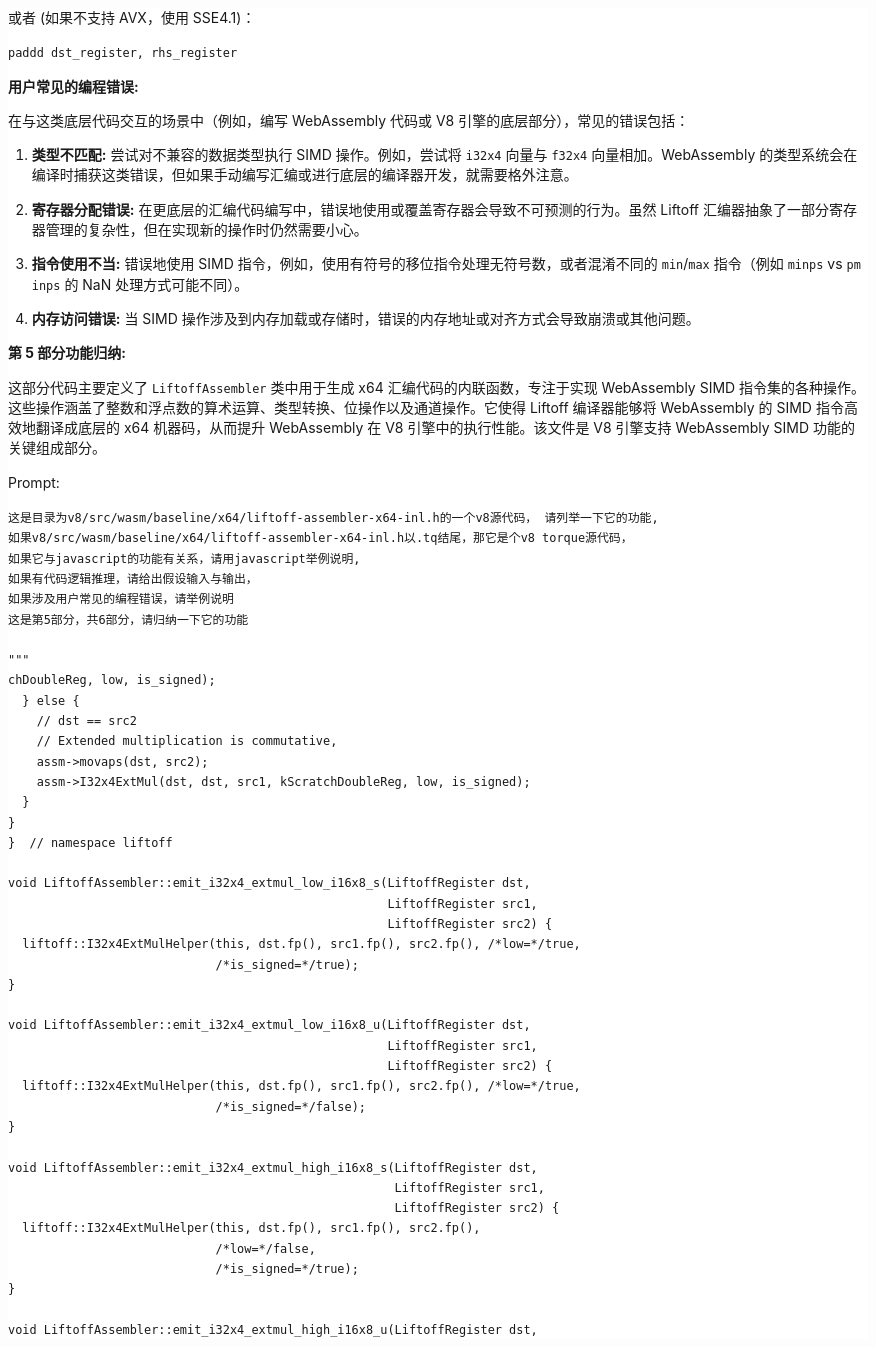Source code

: 或者 (如果不支持 AVX，使用 SSE4.1)：

```assembly
paddd dst_register, rhs_register
```

**用户常见的编程错误:**

在与这类底层代码交互的场景中（例如，编写 WebAssembly 代码或 V8 引擎的底层部分），常见的错误包括：

1. **类型不匹配:**  尝试对不兼容的数据类型执行 SIMD 操作。例如，尝试将 `i32x4` 向量与 `f32x4` 向量相加。WebAssembly 的类型系统会在编译时捕获这类错误，但如果手动编写汇编或进行底层的编译器开发，就需要格外注意。

2. **寄存器分配错误:** 在更底层的汇编代码编写中，错误地使用或覆盖寄存器会导致不可预测的行为。虽然 Liftoff 汇编器抽象了一部分寄存器管理的复杂性，但在实现新的操作时仍然需要小心。

3. **指令使用不当:** 错误地使用 SIMD 指令，例如，使用有符号的移位指令处理无符号数，或者混淆不同的 `min`/`max` 指令（例如 `minps` vs `pminps` 的 NaN 处理方式可能不同）。

4. **内存访问错误:** 当 SIMD 操作涉及到内存加载或存储时，错误的内存地址或对齐方式会导致崩溃或其他问题。

**第 5 部分功能归纳:**

这部分代码主要定义了 `LiftoffAssembler` 类中用于生成 x64 汇编代码的内联函数，专注于实现 WebAssembly SIMD 指令集的各种操作。这些操作涵盖了整数和浮点数的算术运算、类型转换、位操作以及通道操作。它使得 Liftoff 编译器能够将 WebAssembly 的 SIMD 指令高效地翻译成底层的 x64 机器码，从而提升 WebAssembly 在 V8 引擎中的执行性能。该文件是 V8 引擎支持 WebAssembly SIMD 功能的关键组成部分。

Prompt: 
```
这是目录为v8/src/wasm/baseline/x64/liftoff-assembler-x64-inl.h的一个v8源代码， 请列举一下它的功能, 
如果v8/src/wasm/baseline/x64/liftoff-assembler-x64-inl.h以.tq结尾，那它是个v8 torque源代码，
如果它与javascript的功能有关系，请用javascript举例说明,
如果有代码逻辑推理，请给出假设输入与输出，
如果涉及用户常见的编程错误，请举例说明
这是第5部分，共6部分，请归纳一下它的功能

"""
chDoubleReg, low, is_signed);
  } else {
    // dst == src2
    // Extended multiplication is commutative,
    assm->movaps(dst, src2);
    assm->I32x4ExtMul(dst, dst, src1, kScratchDoubleReg, low, is_signed);
  }
}
}  // namespace liftoff

void LiftoffAssembler::emit_i32x4_extmul_low_i16x8_s(LiftoffRegister dst,
                                                     LiftoffRegister src1,
                                                     LiftoffRegister src2) {
  liftoff::I32x4ExtMulHelper(this, dst.fp(), src1.fp(), src2.fp(), /*low=*/true,
                             /*is_signed=*/true);
}

void LiftoffAssembler::emit_i32x4_extmul_low_i16x8_u(LiftoffRegister dst,
                                                     LiftoffRegister src1,
                                                     LiftoffRegister src2) {
  liftoff::I32x4ExtMulHelper(this, dst.fp(), src1.fp(), src2.fp(), /*low=*/true,
                             /*is_signed=*/false);
}

void LiftoffAssembler::emit_i32x4_extmul_high_i16x8_s(LiftoffRegister dst,
                                                      LiftoffRegister src1,
                                                      LiftoffRegister src2) {
  liftoff::I32x4ExtMulHelper(this, dst.fp(), src1.fp(), src2.fp(),
                             /*low=*/false,
                             /*is_signed=*/true);
}

void LiftoffAssembler::emit_i32x4_extmul_high_i16x8_u(LiftoffRegister dst,
```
· · ·
The required output is a copy of each line in the records where the string "baseline" occurs.

这是目录为v8/src/wasm/baseline/x64/liftoff-assembler-x64-inl.h的一个v8源代码， 请列举一下它的功能, 
如果v8/src/wasm/baseline/x64/liftoff-assembler-x64-inl.h以.tq结尾，那它是个v8 torque源代码，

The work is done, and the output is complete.